How Fasting Can Repair Damage To Your Immune System Caused By Ageing Or Cancer

Maybe The 5:2 Dieters Were On To Something....

The scientific evidence that fasting can be beneficial to our health is mounting.

Previous studies have shown that starving yourself for a limited time can help protect the brain against Alzheimer’s and Parkinson’s, now a new study claims that fasting can aid your immune system.

Research has shown fasting for at least two days regenerates immune systems damaged by ageing or cancer treatment.

The finding, demonstrated both in mice and cancer patients, has dramatic implications for human health, say scientists.

It shows for the first time that a simple natural intervention can trigger the stem cell-based repair of vital systems in the body.

Fasting had the effect of culling old and damaged immune system cells and replacing them with fresh and more effective new ones.

US lead scientist Professor Valter Longo, director of the University of Southern California's Longevity Institute, said: "We could not predict that prolonged fasting would have such a remarkable effect in promoting stem cell-based regeneration.

"When you starve, the system tries to save energy, and one of the things it can do to save energy is to recycle a lot of the immune cells that are not needed, especially those that may be damaged.

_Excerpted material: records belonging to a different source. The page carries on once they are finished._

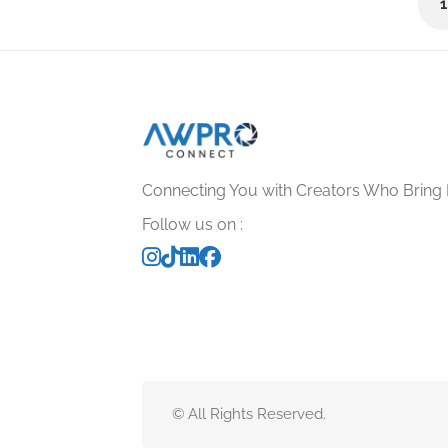
No reviews yet
Connecting You with Creators Who Bring 
Follow us on :
© All Rights Reserved.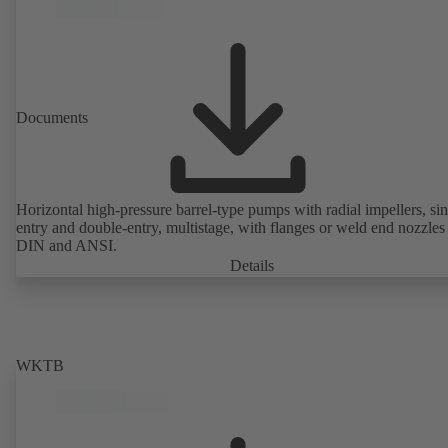
Documents
Horizontal high-pressure barrel-type pumps with radial impellers, sin
entry and double-entry, multistage, with flanges or weld end nozzles
DIN and ANSI.
Details
WKTB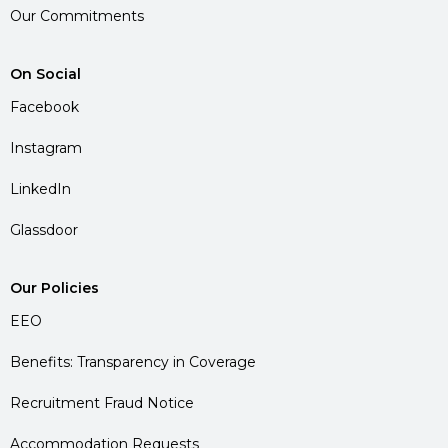
Our Commitments
On Social
Facebook
Instagram
LinkedIn
Glassdoor
Our Policies
EEO
Benefits: Transparency in Coverage
Recruitment Fraud Notice
Accommodation Requests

"What we started noticing in both our human work and animal work is that the white blood cell count goes down with prolonged fasting. Then when you re-feed, the blood cells come back."

Experiments showed that fasting flipped a switch in bone marrow stem cells causing them to start regenerating themselves.

The "haematopoietic" stem cells develop both into oxygen-carrying red blood cells and the wide range of white blood cells that act as the immune system's foot soldiers.

But the effect only occurs after going without food for a prolonged period, between two and four days at a time.

After a certain period, fasting forces the body to go into "survival mode", using up stores of glucose, fat and organic compounds called ketones, and also breaking down excess numbers of "old" white blood cells.

At the same time, a signal is sent to bone marrow stem cells.

"It gives the 'ok' for stem cells to go ahead and begin proliferating and rebuild the entire system," said Prof Longo. "And the good news is that the body got rid of the parts of the system that might be damaged or old, the inefficient parts, during the fasting.

"If you start with a system heavily damaged by chemotherapy or ageing, fasting cycles can generate, literally, a new immune system."

Both natural ageing and anti-cancer chemotherapy drugs weaken the immune system.

The scientists found that multiple fasting sessions reduced immune system weakening and death in mice exposed a chemotherapy drug. In addition, they rejuvenated the immune systems of ageing mice.

Protection against white blood cell loss was also seen in human cancer patients taking part in a small pilot trial. The patients were asked to fast for a single 72-hour period before undergoing chemotherapy.

Dr Tanya Dorff, also from the University of Southern California, a co-author of the research published in the journal Cell Stem Cell, said: "While chemotherapy saves lives, it causes significant collateral damage to the immune system.

The results of this study suggest that fasting may mitigate some of the harmful effects of chemotherapy."

The scientists are now exploring the possibility that the same effects of fasting might apply across many biological systems and organs.

A key discovery was that prolonged fasting lowered circulating levels of a growth-promoting protein, Insulin-like Growth Factor 1 (IGF-1) , which has been linked to ageing, tumour progression and cancer risk.